Trade Balances and Jobs: Canada, the US and China

The following note, including tables, is available on the Canadian Labour Congress website:

Free trade was promoted to Canadians on the famous promise of “jobs, jobs, and more jobs” and is widely defended on the basis that Canada’s large trade surplus with the US contributes to Canadian employment. Meanwhile, American commentators are concerned that the US trade deficit displaces American jobs. While these commentators are mainly focused on China, some of them have identified Canada as a drain on US employment. This note examines the effect of trade balances on North American jobs.

Conservative economists argue that, assuming full employment, free trade simply ensures an efficient allocation of production among countries. For each country, job losses in some industries will be offset by gains in others, leading to higher overall productivity. In the real world, where unemployment is possible, free trade can yield net losses of production and employment in particular countries. Even Canadian supporters of free trade acknowledge that it failed to significantly increase Canada’s productivity. Their claims that Canada’s trade surplus with the US creates Canadian jobs implicitly accept the claims of American critics that this surplus eliminates American jobs.

The conventional wisdom that free trade and Canada’s trade surplus have transferred jobs from Americans to Canadians is misleading. In fact, this surplus consists almost entirely of natural resources that the US cannot produce enough of to meet its needs. However, the concern about the US trade deficit relates to imports of goods and services that might otherwise have been produced by American workers. Whereas Canada’s trade surplus simply reflects differing resource endowments, China’s trade surplus is based on low-cost manufacturing that undermines North American employment. Rather than viewing Canada as part of the problem, Americans should work with Canadians to address the challenge of Chinese competition.

Fossil fuels and electricity account for nearly two-thirds of the Canada-US trade surplus. Raw and semi-processed products from forestry, mining and agriculture comprise the remaining third. In general, these Canadian exports do not displace American jobs. To the extent that Canadian and American producers compete in forestry and agriculture, the recent Softwood Lumber Agreement and generous farm subsidies protect American jobs in these sectors. If the US did not import natural resources from Canada, it would have to import them from other foreign countries. Such imports do not harm American workers, but provide inputs vital to the US economy.

Of course, much resource processing is conventionally classified as “manufacturing.” However, to argue that oil refineries, sawmills, and steel plants in Canada eliminate American jobs is to suggest that all Canadian natural resources should be processed in the US. Currently, Canada exports four times the value of crude oil and natural gas as of refined petroleum products and electricity to the US. To the extent that some resources are processed in Canada, the associated “manufacturing” jobs clearly arise from Canada’s resource endowment.

Canada-US trade in non-resource industries is remarkably balanced. While Canada runs a significant surplus in automotive products and a small one in chemicals, the US enjoys appreciable surpluses in machinery and equipment and in services. Canada’s overall trade surplus reflects its resource endowment. Outside of the resource sector, American exports to Canada nearly equal Canadian exports to the US. There is no evidence of internationally mobile production being disproportionately located in Canada rather than in the US. In other words, Canadians have not gained jobs at the expense of American workers.

(Stored items)
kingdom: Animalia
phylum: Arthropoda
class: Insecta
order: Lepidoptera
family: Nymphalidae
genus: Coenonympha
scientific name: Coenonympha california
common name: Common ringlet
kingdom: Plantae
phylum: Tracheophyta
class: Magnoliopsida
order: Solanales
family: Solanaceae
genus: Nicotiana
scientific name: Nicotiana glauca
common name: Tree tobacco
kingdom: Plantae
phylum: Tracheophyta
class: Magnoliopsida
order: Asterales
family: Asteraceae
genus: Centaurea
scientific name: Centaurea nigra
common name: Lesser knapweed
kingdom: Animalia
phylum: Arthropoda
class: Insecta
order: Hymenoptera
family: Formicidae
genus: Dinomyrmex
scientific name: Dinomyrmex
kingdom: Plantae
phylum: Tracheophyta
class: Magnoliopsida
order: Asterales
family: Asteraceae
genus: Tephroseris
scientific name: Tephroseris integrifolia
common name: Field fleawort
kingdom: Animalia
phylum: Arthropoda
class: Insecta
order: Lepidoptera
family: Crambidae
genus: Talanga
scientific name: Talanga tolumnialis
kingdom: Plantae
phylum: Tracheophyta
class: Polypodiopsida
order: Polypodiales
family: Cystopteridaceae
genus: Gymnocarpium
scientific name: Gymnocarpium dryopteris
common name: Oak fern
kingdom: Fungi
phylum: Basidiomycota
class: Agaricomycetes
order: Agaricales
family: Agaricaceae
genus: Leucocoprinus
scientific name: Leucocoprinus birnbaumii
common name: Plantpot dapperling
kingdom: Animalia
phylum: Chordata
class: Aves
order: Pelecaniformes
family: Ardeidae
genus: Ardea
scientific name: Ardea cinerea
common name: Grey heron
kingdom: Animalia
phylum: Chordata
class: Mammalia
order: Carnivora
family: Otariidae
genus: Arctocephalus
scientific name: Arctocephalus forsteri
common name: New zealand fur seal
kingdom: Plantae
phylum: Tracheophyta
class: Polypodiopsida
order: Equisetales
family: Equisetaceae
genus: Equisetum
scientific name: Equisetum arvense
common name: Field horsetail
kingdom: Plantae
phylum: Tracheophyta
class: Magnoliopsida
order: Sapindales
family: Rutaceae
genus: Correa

## AIM OF THE TASK
According to the note on trade balances and jobs, what share of the Canada-US trade surplus comes from fossil fuels and electricity?

## EXERCISE SOLUTION
Nearly two-thirds.